While the previous image contains many straight lines, the next one has none:


For whatever reason, I didn’t photograph the graffiti visible on the right of the previous image.

The next graffito reminds me of Chinese writing. It doesn’t look remotely like Chinese writing, but there are stylistic quirks that lead me to believe that the artist may be Chinese:


The next image is stylistically very similar to the last image in this report—jagged outline; red and yellow as main colours—and may therefore have been painted by the same artist. See what you think:


When I first saw the next graffito, I thought that it was a pity that the paint had run in a few places. However, notice that these ‘few places’ are all at the bottom of internal gaps in the lettering, from which I conclude that the running paint is a deliberate act by the artist. In fact, running paint is a recurring motif, the most obvious example of which I will flag up when I come to it.


In fact, you will see that stylized paint drops have been included in the next design:


The next image includes the most complex backdrop, but it’s also unusual because there are no curves in the main design, with the possible exception of the head of the insect on the right:


…and now for something completely different:


This image is more like an abstract painting than an example of graffiti. I’ve included what I take to be the artist’s signature on the left.

Calling occupants of interplanetary craft:


If you’re not convinced that graffiti artists deliberately include the dribbling of paint in their work, take a closer look at this image, where, inter alia, paint is seen running across the surface of three-dimensional objects.

I didn’t realize at the time—although I should have, given the uniform blue background—that the next image is part of the same graffito. I think it spells ‘alien’:


The immediately adjacent image is a return to basic lettering, although I must say that it has been done effectively. I’ve been amusing myself by trying to work out in what order the colours were applied, but the only thing I can say with certainty is that white was last.

— Given entries —
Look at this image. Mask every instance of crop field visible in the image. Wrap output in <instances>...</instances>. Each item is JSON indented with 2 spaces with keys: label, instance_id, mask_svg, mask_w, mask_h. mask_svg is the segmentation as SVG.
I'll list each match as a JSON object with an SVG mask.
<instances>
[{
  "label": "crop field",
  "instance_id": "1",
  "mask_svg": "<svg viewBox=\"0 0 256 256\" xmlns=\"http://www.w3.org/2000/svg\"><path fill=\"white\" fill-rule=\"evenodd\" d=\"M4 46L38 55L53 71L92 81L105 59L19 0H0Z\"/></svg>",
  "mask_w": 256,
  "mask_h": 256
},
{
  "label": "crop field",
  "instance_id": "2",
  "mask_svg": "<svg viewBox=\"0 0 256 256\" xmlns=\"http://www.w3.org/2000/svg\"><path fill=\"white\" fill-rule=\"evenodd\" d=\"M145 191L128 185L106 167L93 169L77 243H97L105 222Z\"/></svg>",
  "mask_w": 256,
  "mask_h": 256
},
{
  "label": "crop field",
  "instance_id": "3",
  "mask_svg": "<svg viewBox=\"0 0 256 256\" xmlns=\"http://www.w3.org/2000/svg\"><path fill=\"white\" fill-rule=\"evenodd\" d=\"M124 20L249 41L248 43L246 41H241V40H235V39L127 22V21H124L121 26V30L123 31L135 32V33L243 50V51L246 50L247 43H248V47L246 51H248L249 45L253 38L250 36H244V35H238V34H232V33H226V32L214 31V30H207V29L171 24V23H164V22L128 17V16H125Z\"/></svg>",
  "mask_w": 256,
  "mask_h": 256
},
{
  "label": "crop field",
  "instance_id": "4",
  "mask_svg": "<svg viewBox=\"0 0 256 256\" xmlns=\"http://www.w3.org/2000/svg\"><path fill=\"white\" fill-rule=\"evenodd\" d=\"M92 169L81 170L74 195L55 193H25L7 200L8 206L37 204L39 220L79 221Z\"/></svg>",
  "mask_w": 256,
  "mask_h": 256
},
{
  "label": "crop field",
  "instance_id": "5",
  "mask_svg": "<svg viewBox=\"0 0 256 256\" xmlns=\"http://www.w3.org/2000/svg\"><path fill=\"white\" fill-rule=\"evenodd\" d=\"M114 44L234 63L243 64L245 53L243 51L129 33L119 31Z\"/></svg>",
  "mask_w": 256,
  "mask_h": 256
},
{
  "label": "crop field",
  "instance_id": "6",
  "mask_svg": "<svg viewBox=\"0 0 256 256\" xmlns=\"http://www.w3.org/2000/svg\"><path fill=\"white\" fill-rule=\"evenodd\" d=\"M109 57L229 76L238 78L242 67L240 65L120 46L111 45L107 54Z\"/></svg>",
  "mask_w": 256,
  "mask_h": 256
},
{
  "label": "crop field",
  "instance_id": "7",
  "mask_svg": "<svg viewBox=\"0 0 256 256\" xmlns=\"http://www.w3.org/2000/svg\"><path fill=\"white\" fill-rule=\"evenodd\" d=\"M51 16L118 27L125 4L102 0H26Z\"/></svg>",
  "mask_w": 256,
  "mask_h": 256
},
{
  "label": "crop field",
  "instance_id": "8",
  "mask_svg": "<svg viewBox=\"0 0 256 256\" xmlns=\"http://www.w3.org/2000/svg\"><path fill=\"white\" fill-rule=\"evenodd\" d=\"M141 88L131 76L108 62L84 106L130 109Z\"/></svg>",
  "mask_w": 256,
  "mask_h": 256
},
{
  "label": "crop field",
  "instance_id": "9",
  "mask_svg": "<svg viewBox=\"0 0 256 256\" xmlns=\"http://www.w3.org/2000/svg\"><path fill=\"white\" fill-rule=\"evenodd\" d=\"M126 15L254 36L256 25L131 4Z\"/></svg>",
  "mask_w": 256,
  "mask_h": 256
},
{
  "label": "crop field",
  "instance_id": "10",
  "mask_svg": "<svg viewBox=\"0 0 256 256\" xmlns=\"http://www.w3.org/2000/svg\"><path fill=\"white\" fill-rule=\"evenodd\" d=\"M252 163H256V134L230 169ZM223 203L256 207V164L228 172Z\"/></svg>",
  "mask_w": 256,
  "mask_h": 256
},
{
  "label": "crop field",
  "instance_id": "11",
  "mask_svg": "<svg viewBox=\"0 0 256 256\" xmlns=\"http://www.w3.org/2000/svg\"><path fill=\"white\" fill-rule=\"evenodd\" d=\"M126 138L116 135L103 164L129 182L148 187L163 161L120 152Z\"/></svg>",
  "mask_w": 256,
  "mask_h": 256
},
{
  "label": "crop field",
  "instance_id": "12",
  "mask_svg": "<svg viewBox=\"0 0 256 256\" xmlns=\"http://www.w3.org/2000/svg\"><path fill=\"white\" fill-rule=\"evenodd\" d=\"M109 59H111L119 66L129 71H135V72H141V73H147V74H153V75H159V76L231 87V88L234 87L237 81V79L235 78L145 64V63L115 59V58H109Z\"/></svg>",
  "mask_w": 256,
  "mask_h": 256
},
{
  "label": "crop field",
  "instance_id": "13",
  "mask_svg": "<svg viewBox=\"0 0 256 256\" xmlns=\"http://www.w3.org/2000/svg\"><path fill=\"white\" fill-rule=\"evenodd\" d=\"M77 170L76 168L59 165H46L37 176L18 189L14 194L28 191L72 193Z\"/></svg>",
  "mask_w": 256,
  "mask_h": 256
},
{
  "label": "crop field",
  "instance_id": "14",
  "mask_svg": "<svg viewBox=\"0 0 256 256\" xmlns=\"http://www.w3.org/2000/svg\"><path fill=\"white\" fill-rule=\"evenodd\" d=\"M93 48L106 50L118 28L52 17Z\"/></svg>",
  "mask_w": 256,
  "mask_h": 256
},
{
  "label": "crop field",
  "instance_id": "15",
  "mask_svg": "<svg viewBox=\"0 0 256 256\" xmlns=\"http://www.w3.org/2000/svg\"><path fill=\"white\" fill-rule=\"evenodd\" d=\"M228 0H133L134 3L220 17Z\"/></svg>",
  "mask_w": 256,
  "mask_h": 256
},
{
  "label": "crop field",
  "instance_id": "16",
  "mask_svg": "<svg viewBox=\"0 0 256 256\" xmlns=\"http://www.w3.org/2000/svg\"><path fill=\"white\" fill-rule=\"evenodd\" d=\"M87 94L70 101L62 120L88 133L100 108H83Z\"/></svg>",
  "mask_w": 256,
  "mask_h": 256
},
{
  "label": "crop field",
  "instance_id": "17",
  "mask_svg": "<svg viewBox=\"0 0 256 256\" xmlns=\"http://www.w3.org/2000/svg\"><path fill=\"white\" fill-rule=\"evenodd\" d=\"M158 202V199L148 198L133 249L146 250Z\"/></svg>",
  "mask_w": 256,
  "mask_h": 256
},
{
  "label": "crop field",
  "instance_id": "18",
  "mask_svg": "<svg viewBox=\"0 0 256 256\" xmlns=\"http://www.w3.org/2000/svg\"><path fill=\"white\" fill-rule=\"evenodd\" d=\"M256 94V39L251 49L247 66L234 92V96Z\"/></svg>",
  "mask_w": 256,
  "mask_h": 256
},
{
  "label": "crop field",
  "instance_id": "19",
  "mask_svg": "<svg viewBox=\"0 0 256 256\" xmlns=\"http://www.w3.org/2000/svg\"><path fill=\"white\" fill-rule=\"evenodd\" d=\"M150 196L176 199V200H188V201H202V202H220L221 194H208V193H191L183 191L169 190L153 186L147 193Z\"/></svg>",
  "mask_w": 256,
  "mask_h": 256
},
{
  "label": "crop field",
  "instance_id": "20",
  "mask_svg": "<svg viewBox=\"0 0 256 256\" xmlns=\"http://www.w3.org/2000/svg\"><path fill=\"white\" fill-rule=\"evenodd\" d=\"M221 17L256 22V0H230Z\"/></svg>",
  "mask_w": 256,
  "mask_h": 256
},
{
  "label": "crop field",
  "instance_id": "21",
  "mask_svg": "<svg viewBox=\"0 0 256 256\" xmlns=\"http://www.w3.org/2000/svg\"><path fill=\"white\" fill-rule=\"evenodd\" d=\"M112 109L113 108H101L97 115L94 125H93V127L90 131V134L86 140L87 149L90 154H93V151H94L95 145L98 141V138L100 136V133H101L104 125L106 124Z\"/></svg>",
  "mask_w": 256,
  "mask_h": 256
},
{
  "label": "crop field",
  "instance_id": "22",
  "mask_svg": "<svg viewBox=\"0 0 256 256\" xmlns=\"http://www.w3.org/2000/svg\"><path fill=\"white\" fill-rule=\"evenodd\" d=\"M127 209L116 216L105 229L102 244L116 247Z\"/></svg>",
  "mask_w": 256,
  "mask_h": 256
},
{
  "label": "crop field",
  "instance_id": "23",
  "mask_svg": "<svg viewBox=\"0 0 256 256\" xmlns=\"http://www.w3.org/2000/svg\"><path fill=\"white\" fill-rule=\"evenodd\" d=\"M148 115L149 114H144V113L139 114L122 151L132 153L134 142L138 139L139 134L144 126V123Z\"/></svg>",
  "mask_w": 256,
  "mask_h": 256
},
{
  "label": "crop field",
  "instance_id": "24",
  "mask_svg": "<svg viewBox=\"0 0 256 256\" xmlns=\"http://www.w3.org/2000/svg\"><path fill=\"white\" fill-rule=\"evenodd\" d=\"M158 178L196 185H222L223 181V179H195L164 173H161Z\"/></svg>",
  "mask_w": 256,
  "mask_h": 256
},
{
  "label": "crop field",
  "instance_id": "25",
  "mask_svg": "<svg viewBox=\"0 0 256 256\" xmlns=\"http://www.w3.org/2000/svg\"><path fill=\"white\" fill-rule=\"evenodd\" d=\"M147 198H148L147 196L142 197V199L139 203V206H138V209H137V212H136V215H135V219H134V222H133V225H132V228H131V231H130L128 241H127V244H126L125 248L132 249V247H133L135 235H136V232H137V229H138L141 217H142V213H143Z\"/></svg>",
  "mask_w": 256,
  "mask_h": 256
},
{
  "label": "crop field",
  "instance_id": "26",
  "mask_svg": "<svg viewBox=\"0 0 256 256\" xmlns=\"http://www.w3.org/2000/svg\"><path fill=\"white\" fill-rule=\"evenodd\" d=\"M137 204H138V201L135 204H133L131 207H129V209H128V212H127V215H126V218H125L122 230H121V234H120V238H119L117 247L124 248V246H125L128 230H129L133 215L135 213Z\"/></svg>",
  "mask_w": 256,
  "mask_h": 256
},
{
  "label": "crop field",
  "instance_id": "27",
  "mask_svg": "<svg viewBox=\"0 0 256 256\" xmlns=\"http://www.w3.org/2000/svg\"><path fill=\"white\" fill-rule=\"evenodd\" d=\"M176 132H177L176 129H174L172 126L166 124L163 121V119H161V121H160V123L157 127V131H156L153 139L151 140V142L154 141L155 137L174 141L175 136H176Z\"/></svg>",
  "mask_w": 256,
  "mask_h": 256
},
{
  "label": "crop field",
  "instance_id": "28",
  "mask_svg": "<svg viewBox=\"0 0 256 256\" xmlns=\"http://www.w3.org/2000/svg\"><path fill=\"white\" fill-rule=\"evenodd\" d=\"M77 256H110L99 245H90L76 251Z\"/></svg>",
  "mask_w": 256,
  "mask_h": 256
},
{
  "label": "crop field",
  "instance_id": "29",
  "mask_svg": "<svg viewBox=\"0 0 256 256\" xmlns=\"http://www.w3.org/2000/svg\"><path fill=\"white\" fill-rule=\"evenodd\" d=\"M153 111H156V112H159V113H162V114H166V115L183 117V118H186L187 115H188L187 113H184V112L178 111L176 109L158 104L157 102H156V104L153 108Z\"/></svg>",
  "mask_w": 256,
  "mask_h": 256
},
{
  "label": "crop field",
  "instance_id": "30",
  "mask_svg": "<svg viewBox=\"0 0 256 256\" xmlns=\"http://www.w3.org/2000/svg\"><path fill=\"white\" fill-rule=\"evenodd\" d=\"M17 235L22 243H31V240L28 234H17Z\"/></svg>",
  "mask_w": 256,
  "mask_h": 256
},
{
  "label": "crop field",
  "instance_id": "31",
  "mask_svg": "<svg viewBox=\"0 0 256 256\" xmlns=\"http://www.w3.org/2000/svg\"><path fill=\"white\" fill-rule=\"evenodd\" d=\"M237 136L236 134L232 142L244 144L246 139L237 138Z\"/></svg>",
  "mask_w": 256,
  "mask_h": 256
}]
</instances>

— What is asked —
1) Write out the graffiti report from "This image is" to "of three-dimensional objects.".
2) Extend the graffiti report with a few more paragraphs that pick up after its last sentence.
The entries have nothing to do with the graffiti report.

— The replies —
1)
This image is more like an abstract painting than an example of graffiti. I’ve included what I take to be the artist’s signature on the left.

Calling occupants of interplanetary craft:


If you’re not convinced that graffiti artists deliberately include the dribbling of paint in their work, take a closer look at this image, where, inter alia, paint is seen running across the surface of three-dimensional objects.

2)
There is a wide gap in the fence between the previous and the next image:


I spotted the blue face with the yellow cap in half a dozen other locations, not including this one:


Both graffiti in the next photo feature running paint, but the graffito on the right is probably the most ‘fluid’ in this entire collection:


The next graffito is unusual in that the outlines are defined by wavy rather than straight or uniformly curved lines:


The red lines in the next image remind me of the trace of an electrocardiograph. I wonder if that was the artist’s intention.


…while the similar shade of red outlining the adjacent graffito, coupled with similarities in lettering style, suggests that both were painted by the same artist:


The next two graffiti also appear to have been painted by the same artist, given the use of almost identical shades of mauve and yellow in both. In fact, there are also some ‘heartbeat’ motifs, so both could have been painted by the artist responsible for the previous two graffiti.


This is a closer look at the right-hand graffito in the previous photo:


The next graffito, partially visible in the previous photo, is probably my favourite:


This graffito reminds me of the pop art of Roy Lichtenstein, although that doesn’t mean that this was the artist’s intention.

There are only a couple more graffiti around the corner:



You will have noticed that I have routinely referred to the creators of these graffiti as ‘artists’. Of course, this begs an obvious question: are these images art, or merely a species of vandalism? I have no doubt that just spray-painting a name on a wall is an act of vandalism, but I’ve compiled this collection to support the notion that graffiti can be considered an art form, and like artists in more conventional fields, not every graffiti artist is equally talented. However, painting an image like any of the above on a wall without the owner’s permission is a criminal offence in the UK carrying a possible jail sentence. That seems harsh to me.

If you’re in Manchester and want to see this ‘gallery’, it’s located roughly halfway between Deansgate railway station and Manchester Cathedral. By the way, it is not my intention to claim credit for these artworks. I merely thought that they deserved a wider audience.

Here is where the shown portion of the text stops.